The artist not only uses a very wide variety of media, but also deliberately employs a diversity of aesthetic forms, ranging from an economical, minimalist visual language to overloaded, exaggerated designs, always with the aim of articulating the content of the work as precisely as possible.

Thematically, the work concentrates on our laborious and problematic relationship with time, space and each other. Op de Beeck shows the viewer non-existent, but identifiable places, moments and characters that appear to have been taken from contemporary everyday life, aiming thereby to capture in his images the tragicomic absurdity of our postmodern existence. Key themes are the disappearance of distances, the disembodiment of the individual and the abstraction of time that have resulted from globalisation and the changes to our living environment that developments in media, automation and technology have brought about.

Hans Op de Beeck sometimes calls his works "proposals"; they are irrefutably fictional, constructed and staged, leaving it up to the viewer whether to take the work seriously, as a sort of parallel reality, or immediately to put it into perspective, as no more than a visual construct. His work is nourished by a keen interest in social and cultural reflection. The artist also questions the difficult relationship between reality and representation, between what we see and what we want to believe, between what is and what we create for ourselves in order to make it easier to deal with our own insignificance and lack of identity. The visual output of that investigation often produces slumbering, insidious, melancholy and astonishing images.
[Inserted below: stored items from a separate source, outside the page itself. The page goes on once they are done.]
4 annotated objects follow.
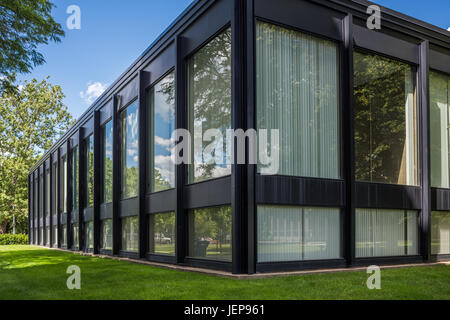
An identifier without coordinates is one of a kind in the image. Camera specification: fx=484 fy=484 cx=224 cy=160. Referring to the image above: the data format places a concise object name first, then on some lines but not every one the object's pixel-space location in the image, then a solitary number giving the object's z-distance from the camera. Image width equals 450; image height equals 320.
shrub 55.01
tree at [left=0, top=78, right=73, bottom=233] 58.31
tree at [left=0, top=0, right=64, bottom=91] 16.23
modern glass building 14.95
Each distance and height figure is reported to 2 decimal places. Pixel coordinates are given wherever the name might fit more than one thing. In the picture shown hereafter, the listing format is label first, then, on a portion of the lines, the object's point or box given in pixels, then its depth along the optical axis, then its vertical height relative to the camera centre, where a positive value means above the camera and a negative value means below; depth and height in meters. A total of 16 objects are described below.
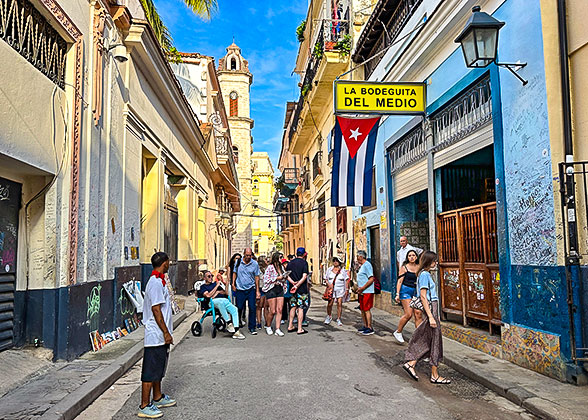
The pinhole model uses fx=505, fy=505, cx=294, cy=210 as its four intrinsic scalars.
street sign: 9.75 +2.93
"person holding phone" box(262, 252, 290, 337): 10.13 -0.78
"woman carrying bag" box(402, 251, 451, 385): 6.17 -1.05
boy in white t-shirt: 4.98 -0.83
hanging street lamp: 6.73 +2.79
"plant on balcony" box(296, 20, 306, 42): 27.30 +11.80
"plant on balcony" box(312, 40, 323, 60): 18.66 +7.43
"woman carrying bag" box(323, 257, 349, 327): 11.35 -0.88
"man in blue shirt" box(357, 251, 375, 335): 9.92 -0.90
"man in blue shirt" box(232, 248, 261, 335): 10.36 -0.70
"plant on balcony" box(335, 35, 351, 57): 17.37 +6.94
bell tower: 49.78 +14.44
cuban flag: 11.23 +1.99
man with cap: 10.04 -0.79
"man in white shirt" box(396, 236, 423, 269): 11.18 -0.08
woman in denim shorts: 8.38 -0.68
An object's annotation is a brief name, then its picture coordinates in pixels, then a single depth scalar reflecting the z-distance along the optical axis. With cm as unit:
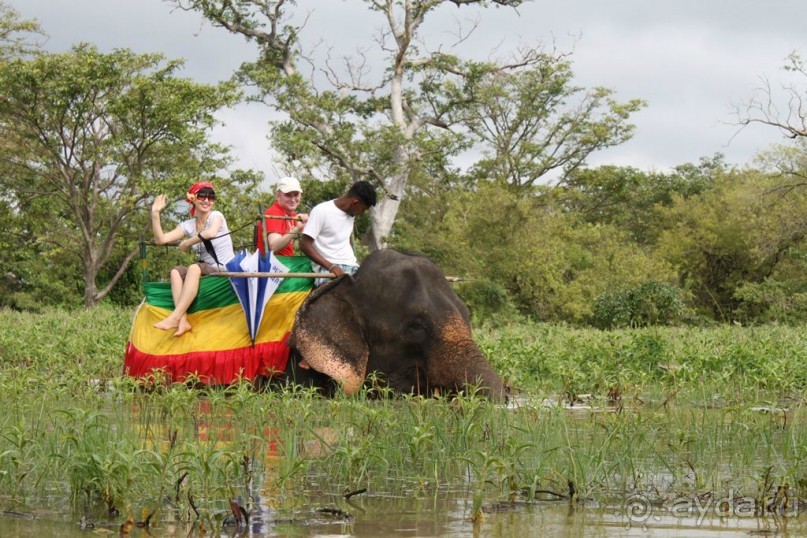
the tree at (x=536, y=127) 4656
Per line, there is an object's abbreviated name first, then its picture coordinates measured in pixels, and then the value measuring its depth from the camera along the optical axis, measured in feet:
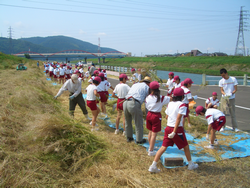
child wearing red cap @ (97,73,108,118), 23.79
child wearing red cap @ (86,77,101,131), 19.61
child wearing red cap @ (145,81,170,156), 13.92
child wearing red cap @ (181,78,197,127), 18.52
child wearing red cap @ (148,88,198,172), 11.78
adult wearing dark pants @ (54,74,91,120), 21.58
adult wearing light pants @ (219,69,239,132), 21.27
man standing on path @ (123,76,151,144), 15.52
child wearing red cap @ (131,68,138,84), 29.20
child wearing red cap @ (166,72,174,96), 26.83
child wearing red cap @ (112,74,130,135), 18.49
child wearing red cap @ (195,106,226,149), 15.59
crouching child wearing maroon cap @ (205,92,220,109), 20.33
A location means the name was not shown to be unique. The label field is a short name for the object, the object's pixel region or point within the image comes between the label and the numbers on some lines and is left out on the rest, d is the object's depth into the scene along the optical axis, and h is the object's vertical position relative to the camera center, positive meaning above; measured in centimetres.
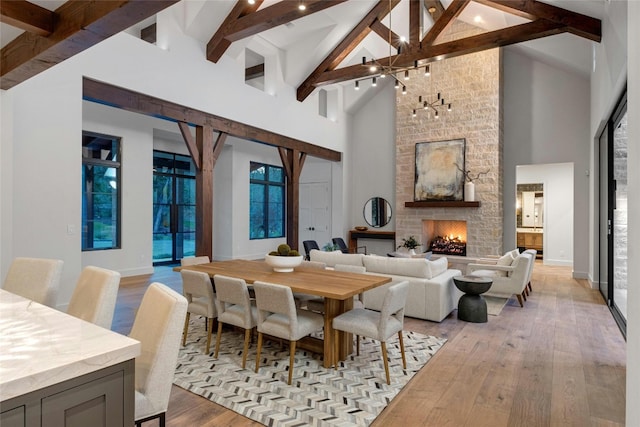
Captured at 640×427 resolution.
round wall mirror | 955 +8
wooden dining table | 285 -58
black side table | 420 -102
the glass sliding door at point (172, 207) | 870 +18
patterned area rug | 236 -130
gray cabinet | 99 -57
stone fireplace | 771 +201
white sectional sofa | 424 -80
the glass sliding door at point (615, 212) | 438 +5
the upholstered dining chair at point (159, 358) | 149 -62
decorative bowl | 350 -47
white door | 1038 +5
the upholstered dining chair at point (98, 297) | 192 -46
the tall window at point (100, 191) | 662 +43
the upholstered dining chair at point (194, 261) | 408 -55
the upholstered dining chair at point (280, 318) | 272 -85
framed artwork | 811 +103
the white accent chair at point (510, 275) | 487 -85
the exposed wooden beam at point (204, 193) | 602 +36
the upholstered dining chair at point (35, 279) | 234 -44
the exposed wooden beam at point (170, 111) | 466 +158
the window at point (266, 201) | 993 +38
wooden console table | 927 -54
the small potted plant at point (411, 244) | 794 -65
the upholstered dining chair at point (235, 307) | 296 -80
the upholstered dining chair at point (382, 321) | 276 -86
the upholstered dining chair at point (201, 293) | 324 -73
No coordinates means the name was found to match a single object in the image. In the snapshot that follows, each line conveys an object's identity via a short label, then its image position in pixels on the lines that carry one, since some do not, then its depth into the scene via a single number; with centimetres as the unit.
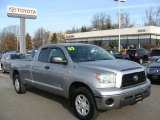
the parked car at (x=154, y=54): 1001
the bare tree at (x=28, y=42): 5723
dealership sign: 2119
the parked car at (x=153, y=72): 645
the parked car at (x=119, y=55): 1503
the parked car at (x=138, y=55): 1527
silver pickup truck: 344
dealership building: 3028
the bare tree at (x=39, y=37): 6381
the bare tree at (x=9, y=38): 5908
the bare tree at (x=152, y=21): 5047
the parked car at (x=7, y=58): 1039
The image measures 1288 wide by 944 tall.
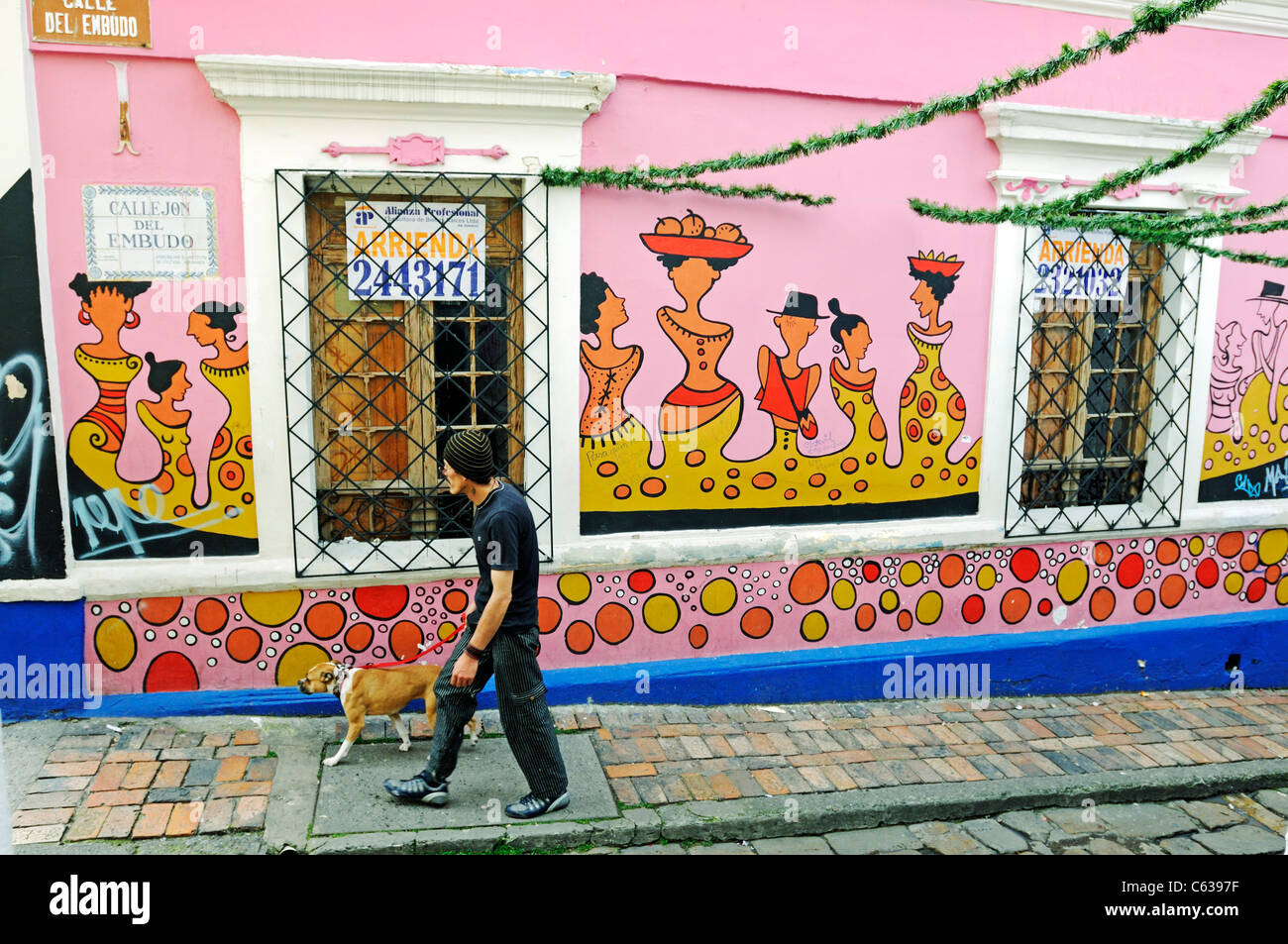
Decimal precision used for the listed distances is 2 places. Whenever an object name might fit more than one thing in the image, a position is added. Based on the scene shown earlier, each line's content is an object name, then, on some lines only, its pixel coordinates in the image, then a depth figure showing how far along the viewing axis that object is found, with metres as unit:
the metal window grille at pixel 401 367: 5.12
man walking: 4.12
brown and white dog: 4.74
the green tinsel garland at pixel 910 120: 3.53
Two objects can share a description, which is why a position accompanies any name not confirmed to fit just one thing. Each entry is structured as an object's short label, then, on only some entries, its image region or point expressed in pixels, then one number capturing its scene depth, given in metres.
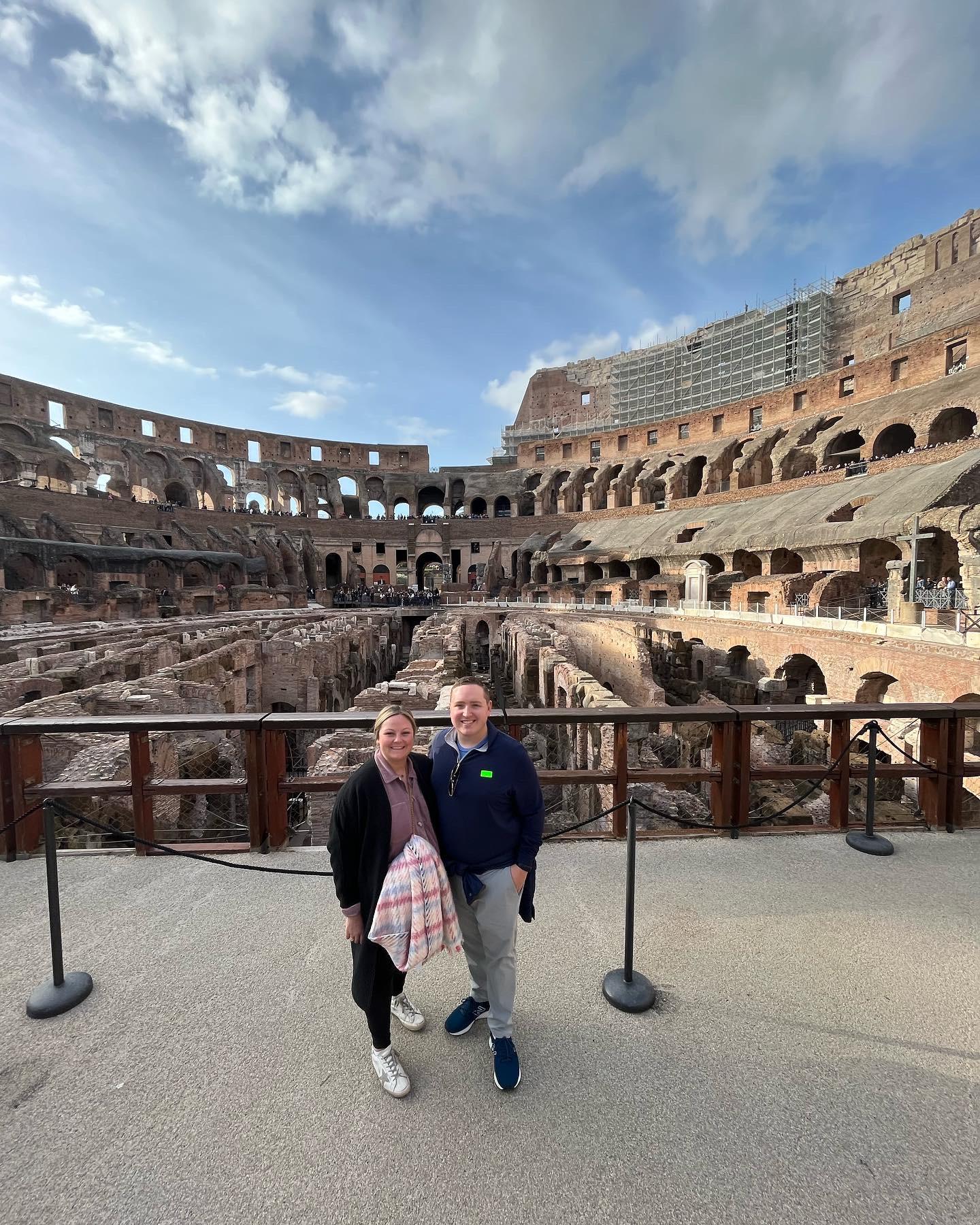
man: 2.19
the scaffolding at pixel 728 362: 46.75
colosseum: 5.72
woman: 2.05
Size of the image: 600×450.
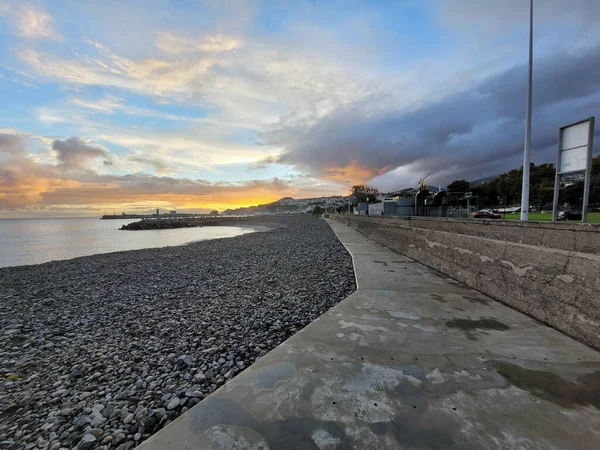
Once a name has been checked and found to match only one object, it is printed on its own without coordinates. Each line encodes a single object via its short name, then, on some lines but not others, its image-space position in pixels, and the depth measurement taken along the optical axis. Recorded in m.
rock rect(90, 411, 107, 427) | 2.46
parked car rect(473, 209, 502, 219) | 24.20
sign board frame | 6.32
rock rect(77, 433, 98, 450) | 2.19
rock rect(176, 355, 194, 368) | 3.39
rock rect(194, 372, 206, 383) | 3.02
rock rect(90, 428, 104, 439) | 2.32
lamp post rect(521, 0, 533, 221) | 10.04
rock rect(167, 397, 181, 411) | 2.57
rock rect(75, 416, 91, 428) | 2.46
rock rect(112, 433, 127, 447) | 2.23
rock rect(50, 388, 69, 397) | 2.99
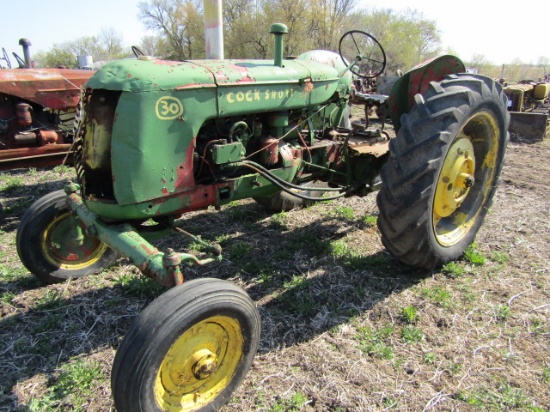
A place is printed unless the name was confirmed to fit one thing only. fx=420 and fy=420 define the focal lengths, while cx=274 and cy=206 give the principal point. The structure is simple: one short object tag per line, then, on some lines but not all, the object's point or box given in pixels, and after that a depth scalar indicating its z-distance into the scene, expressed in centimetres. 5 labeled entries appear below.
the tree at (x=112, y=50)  4808
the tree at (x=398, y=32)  3422
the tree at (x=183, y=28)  3228
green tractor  205
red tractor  511
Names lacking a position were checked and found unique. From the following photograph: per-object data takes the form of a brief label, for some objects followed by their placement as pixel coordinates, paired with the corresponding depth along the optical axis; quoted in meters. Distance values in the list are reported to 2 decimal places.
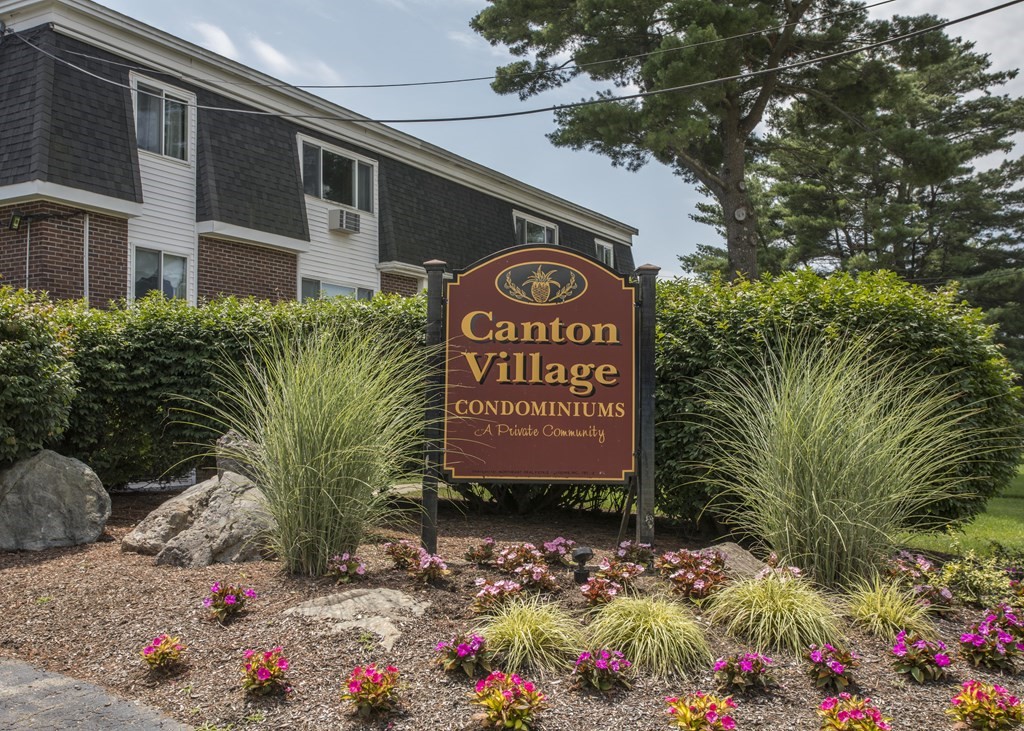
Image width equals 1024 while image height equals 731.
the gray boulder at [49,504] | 6.35
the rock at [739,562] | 4.91
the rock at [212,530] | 5.48
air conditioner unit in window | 16.84
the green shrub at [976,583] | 4.79
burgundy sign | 5.95
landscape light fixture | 4.88
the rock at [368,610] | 4.14
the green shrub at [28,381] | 6.65
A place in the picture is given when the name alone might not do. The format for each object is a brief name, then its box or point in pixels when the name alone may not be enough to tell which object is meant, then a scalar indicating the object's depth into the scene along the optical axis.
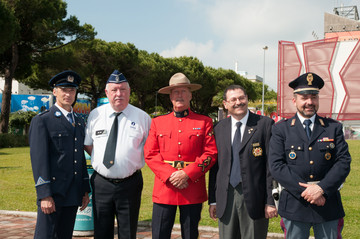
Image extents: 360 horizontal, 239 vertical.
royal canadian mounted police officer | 3.73
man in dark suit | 3.55
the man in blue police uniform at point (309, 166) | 3.22
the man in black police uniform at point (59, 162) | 3.51
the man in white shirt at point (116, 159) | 3.85
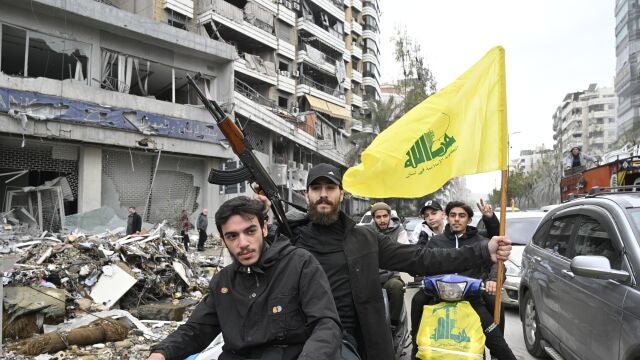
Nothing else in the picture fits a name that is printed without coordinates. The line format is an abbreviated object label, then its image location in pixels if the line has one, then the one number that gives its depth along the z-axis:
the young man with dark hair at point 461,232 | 4.39
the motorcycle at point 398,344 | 3.41
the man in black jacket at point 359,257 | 2.79
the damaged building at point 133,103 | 16.97
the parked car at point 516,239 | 7.45
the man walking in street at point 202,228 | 17.39
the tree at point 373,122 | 34.94
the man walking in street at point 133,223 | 15.09
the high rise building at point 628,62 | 51.84
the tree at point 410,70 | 38.44
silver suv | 3.07
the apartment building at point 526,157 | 146.94
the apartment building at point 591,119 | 86.31
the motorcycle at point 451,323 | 3.20
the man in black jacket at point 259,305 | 2.11
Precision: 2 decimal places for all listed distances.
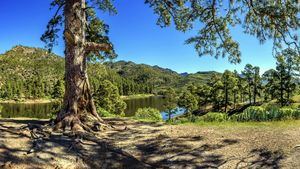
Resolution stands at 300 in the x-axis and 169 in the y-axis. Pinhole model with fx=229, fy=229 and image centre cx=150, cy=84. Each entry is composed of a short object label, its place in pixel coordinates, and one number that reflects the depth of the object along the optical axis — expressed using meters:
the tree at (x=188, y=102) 55.00
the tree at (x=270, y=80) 42.48
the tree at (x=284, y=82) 40.68
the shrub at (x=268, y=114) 10.10
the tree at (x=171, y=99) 57.48
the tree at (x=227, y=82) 49.71
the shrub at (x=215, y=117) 10.54
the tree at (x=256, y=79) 49.18
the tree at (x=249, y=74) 49.13
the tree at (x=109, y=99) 39.78
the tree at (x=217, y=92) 50.38
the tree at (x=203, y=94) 53.98
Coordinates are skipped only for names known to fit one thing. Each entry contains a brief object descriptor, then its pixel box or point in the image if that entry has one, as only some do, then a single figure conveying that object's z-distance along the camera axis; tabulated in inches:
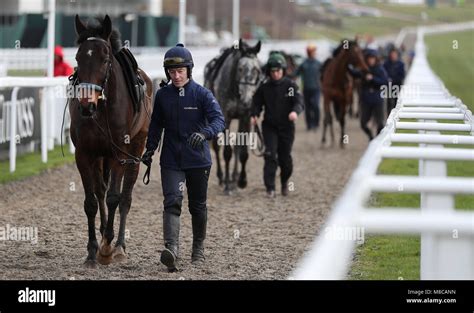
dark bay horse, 299.7
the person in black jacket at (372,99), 711.1
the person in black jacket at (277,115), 498.6
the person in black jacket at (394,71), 760.7
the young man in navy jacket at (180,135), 304.2
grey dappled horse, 518.6
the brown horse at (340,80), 744.3
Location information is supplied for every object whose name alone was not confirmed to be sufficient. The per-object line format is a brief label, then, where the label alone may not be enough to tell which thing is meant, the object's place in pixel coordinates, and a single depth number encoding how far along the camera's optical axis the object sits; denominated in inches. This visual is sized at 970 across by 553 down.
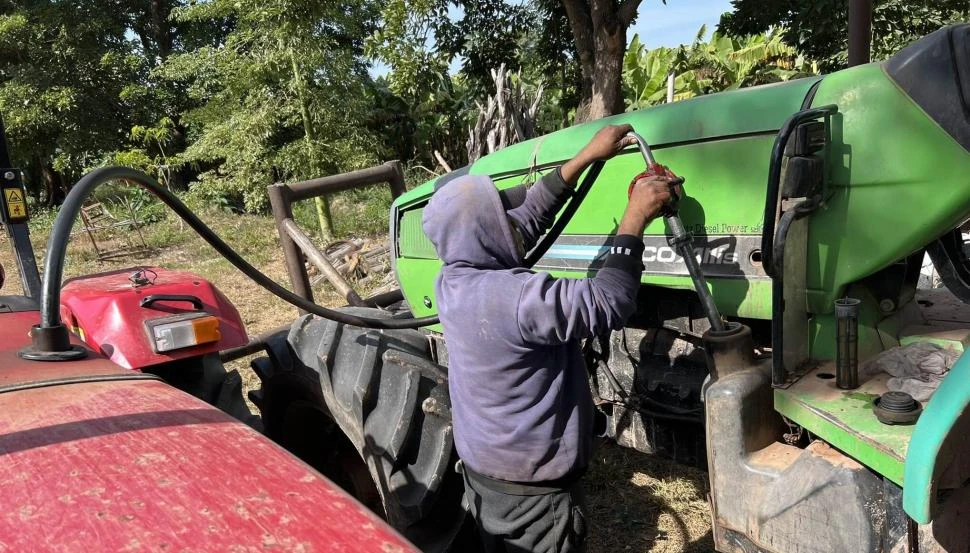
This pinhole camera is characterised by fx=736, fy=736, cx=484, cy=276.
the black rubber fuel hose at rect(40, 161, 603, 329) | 60.6
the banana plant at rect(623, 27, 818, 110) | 513.3
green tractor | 58.6
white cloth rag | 64.1
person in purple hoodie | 71.2
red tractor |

During his stay at Le Fresnoy, Hans Op de Beeck will work on a new, ambitious video, which will be part of the travelling solo exhibition 'Sea of Tranquillity', starting in the Fall of 2010 (Le Grand Café, Saint-Nazaire (FR); argos, Brussels (BE); CAB, Burgos (ES); Kunstmuseum Thun (CH)). The exhibition is based around a fictitious cruise liner, which is an interesting and appropriate metaphor for our post-modern attitude to time and space, our interpretation of the concepts of work and leisure time, and, finally, the way in which we deal with our mortality. The video will combine live video recordings of actors with digitally created surroundings (in which the viewer pays a virtual visit to the strange, slightly ominous cruise liner at night).